# Description of the task:
Set down, word for word, every line of the material between the line containing "this field: h=5" and the line containing "Shows: h=5 m=47", inclusive.

+++++

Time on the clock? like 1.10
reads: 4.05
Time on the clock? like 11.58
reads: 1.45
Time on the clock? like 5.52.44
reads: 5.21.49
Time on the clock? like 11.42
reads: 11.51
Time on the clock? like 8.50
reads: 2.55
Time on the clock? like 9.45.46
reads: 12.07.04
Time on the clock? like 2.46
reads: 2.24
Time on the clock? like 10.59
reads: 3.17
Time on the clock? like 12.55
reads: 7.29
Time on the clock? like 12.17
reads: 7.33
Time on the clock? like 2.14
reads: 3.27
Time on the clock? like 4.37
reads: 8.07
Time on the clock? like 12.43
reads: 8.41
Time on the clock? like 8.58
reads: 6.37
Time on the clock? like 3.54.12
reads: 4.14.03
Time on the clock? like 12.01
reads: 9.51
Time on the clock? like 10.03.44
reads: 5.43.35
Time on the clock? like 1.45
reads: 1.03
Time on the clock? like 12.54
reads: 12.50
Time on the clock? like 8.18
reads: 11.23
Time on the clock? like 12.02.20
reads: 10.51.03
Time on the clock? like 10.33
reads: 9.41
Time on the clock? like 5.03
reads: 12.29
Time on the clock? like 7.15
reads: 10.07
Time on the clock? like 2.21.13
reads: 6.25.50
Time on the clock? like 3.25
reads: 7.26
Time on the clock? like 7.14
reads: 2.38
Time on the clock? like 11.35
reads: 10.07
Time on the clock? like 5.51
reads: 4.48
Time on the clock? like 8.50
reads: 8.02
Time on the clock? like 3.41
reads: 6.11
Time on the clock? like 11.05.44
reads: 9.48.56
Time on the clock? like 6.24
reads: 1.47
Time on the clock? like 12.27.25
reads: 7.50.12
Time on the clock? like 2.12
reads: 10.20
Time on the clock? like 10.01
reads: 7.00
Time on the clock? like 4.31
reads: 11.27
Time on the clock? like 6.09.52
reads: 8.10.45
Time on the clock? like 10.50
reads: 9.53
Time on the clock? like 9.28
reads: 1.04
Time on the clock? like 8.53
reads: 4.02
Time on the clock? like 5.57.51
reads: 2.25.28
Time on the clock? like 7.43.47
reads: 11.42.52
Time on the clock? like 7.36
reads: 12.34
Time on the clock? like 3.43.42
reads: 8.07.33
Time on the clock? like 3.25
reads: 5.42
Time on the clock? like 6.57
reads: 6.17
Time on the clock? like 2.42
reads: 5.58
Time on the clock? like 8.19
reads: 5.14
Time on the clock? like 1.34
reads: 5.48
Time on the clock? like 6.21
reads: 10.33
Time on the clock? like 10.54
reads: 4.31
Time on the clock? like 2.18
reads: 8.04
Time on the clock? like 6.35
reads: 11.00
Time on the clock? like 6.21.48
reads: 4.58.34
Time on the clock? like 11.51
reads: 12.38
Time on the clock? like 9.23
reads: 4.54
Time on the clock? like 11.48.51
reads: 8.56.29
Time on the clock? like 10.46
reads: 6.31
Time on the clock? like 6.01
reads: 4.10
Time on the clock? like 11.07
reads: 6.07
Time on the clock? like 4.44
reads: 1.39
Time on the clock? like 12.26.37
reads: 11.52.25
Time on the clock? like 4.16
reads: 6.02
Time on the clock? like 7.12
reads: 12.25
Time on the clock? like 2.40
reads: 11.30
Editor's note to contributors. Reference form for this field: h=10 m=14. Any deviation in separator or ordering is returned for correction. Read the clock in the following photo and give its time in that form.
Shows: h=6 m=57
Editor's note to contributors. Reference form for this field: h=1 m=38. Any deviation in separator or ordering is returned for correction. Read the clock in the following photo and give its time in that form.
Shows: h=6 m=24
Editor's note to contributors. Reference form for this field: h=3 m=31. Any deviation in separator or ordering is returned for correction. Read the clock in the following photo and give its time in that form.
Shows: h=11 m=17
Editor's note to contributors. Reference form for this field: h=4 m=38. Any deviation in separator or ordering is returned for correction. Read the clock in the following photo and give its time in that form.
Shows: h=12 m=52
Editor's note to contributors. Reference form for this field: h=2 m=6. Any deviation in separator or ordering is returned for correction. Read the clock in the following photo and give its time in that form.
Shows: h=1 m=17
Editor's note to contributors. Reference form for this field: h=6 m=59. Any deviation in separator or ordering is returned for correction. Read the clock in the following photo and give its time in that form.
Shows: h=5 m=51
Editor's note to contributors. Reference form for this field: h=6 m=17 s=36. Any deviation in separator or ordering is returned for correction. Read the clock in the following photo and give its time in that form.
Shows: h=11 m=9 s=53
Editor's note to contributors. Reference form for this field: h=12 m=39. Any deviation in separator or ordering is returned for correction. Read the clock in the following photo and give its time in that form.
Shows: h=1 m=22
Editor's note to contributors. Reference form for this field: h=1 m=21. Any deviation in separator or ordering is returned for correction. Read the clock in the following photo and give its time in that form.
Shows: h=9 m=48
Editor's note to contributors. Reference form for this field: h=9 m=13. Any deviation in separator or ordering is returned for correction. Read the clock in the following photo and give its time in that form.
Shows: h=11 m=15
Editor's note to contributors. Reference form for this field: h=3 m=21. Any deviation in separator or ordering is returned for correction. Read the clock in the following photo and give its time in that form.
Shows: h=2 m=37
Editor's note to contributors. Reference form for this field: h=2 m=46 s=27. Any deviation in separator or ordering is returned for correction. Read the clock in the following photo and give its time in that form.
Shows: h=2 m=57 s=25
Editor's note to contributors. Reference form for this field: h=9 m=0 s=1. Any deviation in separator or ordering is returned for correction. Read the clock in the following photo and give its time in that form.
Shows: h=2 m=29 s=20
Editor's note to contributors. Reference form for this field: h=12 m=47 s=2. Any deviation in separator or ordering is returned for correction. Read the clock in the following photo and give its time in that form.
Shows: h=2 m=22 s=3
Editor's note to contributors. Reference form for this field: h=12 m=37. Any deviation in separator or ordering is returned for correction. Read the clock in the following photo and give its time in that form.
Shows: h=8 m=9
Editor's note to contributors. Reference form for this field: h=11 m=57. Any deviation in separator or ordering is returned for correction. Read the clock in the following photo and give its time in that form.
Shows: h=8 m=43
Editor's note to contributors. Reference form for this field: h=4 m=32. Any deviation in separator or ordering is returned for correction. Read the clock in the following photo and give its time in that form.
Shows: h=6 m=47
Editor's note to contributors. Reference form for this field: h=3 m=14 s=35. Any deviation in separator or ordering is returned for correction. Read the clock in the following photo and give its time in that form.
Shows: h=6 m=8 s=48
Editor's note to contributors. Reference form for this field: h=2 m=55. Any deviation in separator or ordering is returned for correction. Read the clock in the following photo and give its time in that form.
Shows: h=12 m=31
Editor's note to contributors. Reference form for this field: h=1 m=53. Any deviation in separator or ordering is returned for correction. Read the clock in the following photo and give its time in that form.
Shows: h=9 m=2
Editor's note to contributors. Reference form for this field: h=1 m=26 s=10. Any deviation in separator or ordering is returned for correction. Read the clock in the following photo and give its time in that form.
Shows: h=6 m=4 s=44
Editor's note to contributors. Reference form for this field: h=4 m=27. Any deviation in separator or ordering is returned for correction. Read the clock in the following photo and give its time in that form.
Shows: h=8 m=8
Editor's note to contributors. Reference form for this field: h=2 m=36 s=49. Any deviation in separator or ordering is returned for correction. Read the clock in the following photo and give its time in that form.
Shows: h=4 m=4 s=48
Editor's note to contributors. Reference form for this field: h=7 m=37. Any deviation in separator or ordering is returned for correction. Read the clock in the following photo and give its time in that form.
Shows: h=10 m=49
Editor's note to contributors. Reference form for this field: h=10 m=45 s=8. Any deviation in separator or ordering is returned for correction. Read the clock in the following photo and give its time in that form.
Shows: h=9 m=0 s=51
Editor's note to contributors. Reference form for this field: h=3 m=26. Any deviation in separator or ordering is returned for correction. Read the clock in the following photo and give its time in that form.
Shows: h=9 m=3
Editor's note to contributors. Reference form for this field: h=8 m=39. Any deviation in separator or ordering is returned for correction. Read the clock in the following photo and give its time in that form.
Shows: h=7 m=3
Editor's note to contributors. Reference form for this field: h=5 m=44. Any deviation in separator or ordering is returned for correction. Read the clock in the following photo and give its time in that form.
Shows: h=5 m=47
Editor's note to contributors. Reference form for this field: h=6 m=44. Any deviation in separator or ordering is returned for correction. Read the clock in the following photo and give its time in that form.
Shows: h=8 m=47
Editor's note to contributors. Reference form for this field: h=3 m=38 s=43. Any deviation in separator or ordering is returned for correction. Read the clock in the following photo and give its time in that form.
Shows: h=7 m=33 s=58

+++++

# Expected answer:
Editor's note to contributors. Reference form for this field: h=5 m=44. Any deviation in separator or ordering is returned for correction. Read the clock in the following photo and give its time in that form.
Shows: h=5 m=47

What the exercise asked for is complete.